Submitted by: Atkins

Owner: Colorado Dept. of Transportation

Lead Design Firm: WSP USA Inc.

General Contractor: Kiewit Infrastructure

Owner’s Representative: Atkins North America

Construction Manager: RS&H

At $1.3 billion, Central 70 is Colorado’s largest highway infrastructure project in state history. Made possible through a public-private partnership, the project rebuilt 10 miles of Interstate 70, added an express lane in each direction, removed a 50-year-old viaduct and lowered the interstate below grade between Brighton and Colorado boulevards.

I-70, the major east-west artery for the Denver area, connects downtown and the airport and sees 200,000 vehicles per day. The project crossed several environmental justice communities and two Superfund sites, along with mixed industrial and residential areas north of downtown Denver.

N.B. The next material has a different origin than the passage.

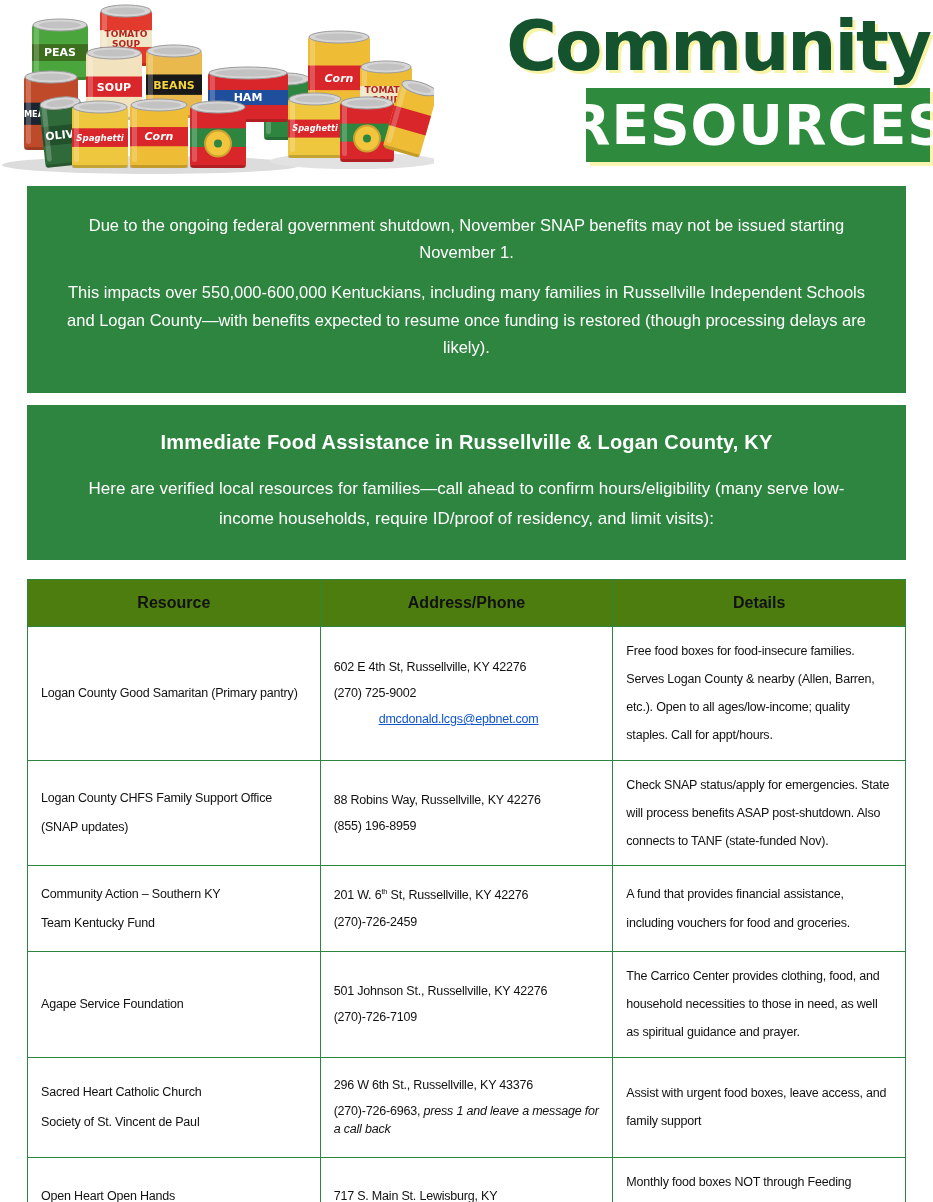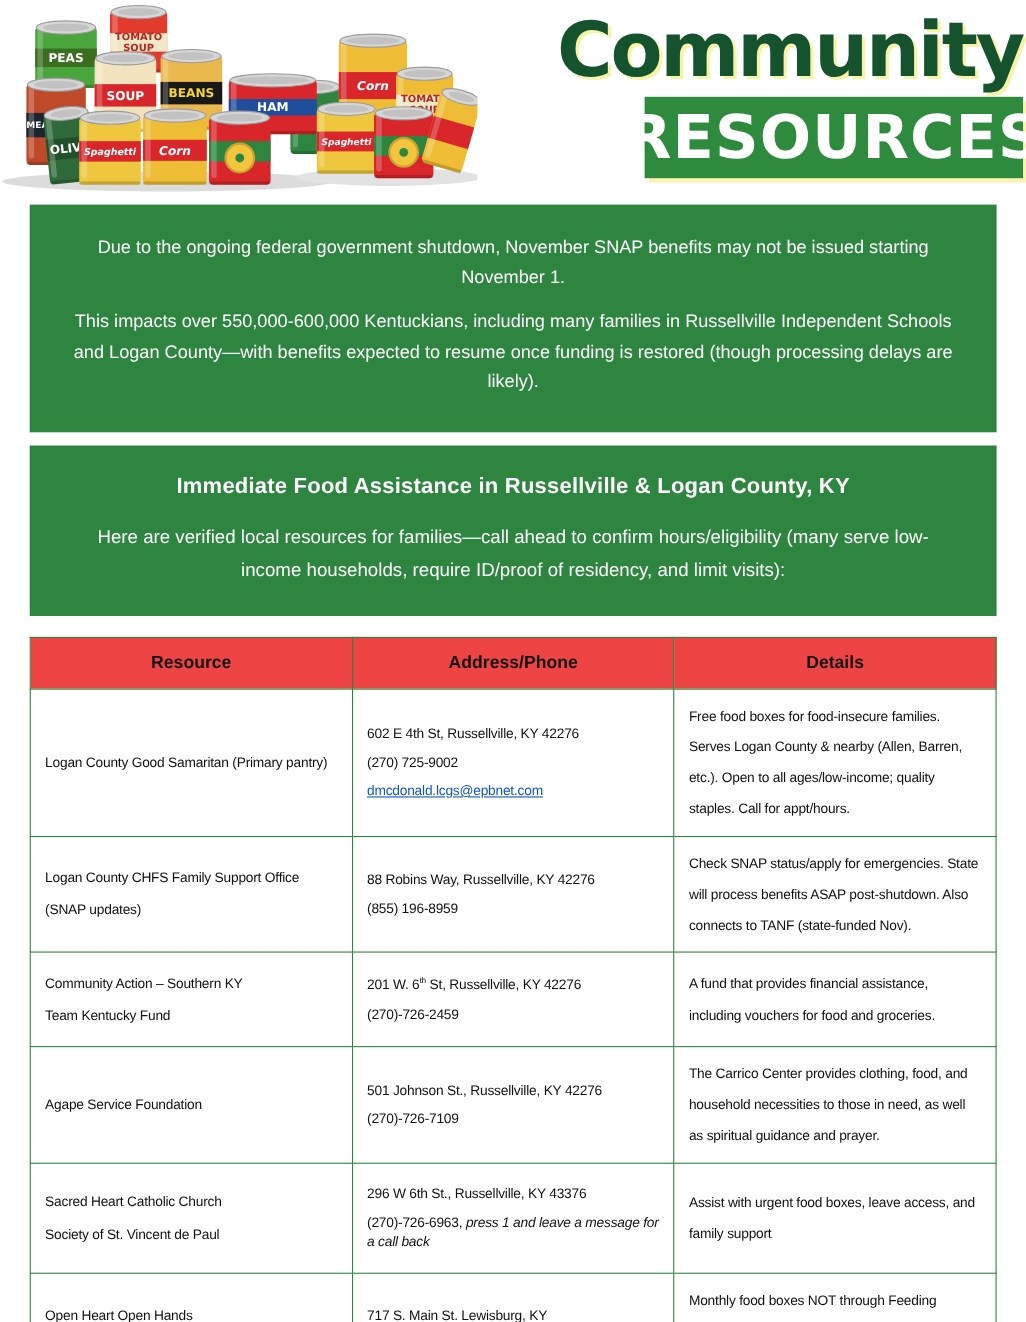"Resource" .resources th { background: #ef4444 -> #4d7c0f }
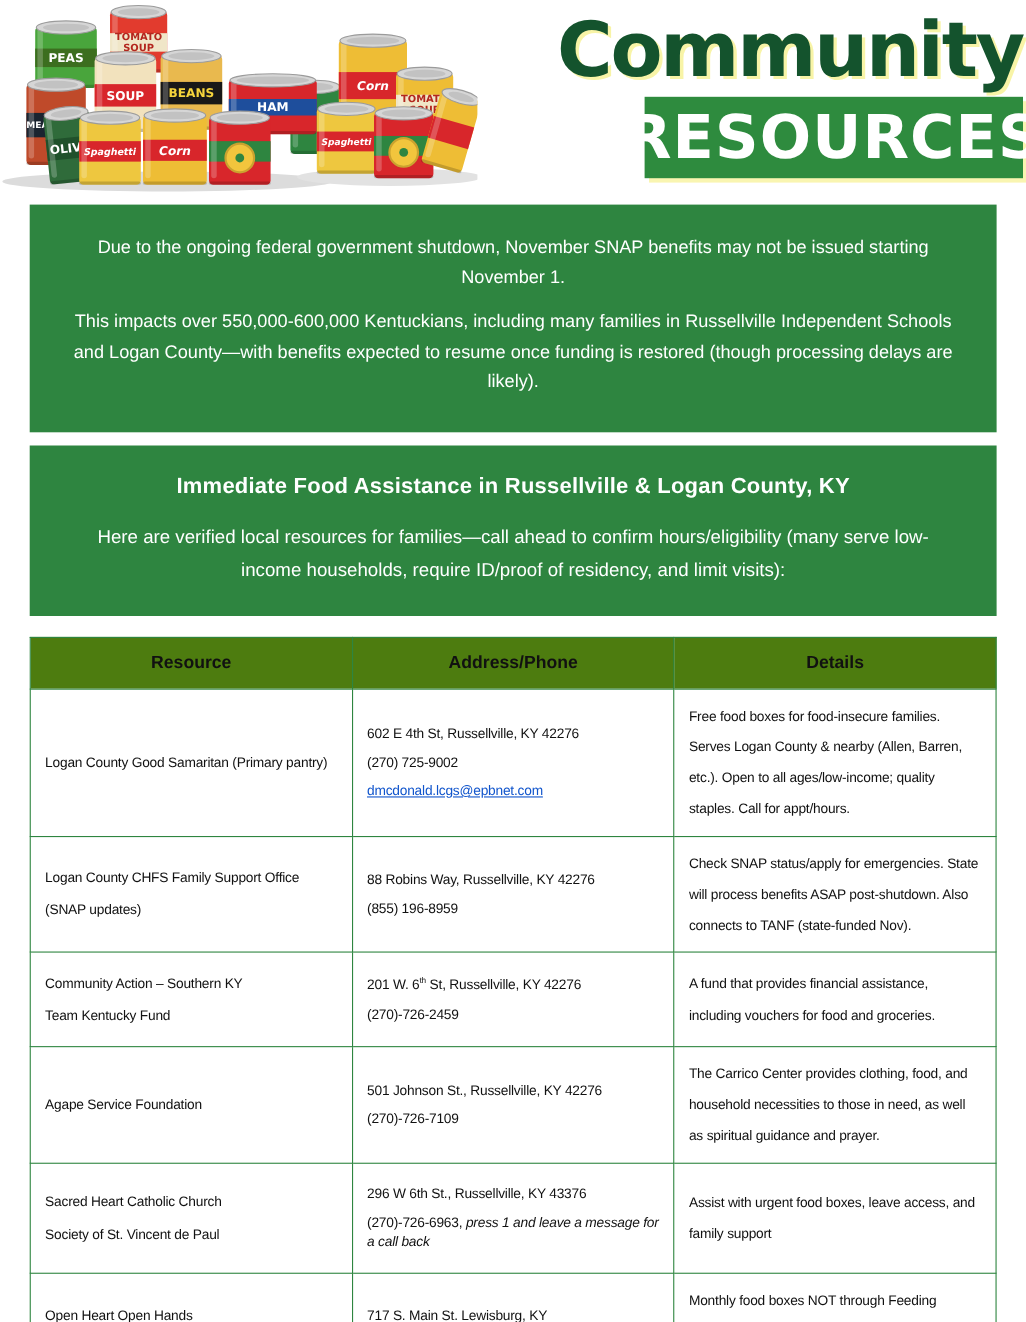"dmcdonald.lcgs@epbnet.com" a.email-link { margin-left: none -> 45px }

Completed within budget and on schedule in February 2023, the project’s scope included numerous mitigations, from remodeling of a neighborhood school to a $2-million contribution to an affordable housing fund and construction of a four-acre park over a portion of the lowered section of I-70. The effort also required a complex phasing approach to limit impacts to the traveling public and the surrounding neighborhood and businesses.

Colorado Dept. of Transportation Central 70

Photo courtesy Atkins

One of the most difficult parts of the project involved lowering the interstate approximately 60 ft immediately adjacent to the existing I-70 viaduct—which had one of the lowest bridge ratings in the state—while also maintaining local connectivity between the residential neighborhoods on either side. The team built new bridges at grade under the existing viaduct, utilizing low overhead clearance equipment while avoiding the viaduct’s existing foundations. Once the new bridges were in place, excavation began on I-70’s future westbound lanes. When finished, the westbound lanes took over all traffic from the viaduct—using a temporary head-to-head configuration on the new pavement—and demolition proceeded on the viaduct. Then, excavation and construction began on the new eastbound lanes where the viaduct once stood.

Crews also had to maintain operations for three different railroads, including a bridge immediately adjacent to the busiest railroad yard in the Denver metro area. This work required complex construction and phasing to complete the new structures while accommodating up to 25 train crossings per day.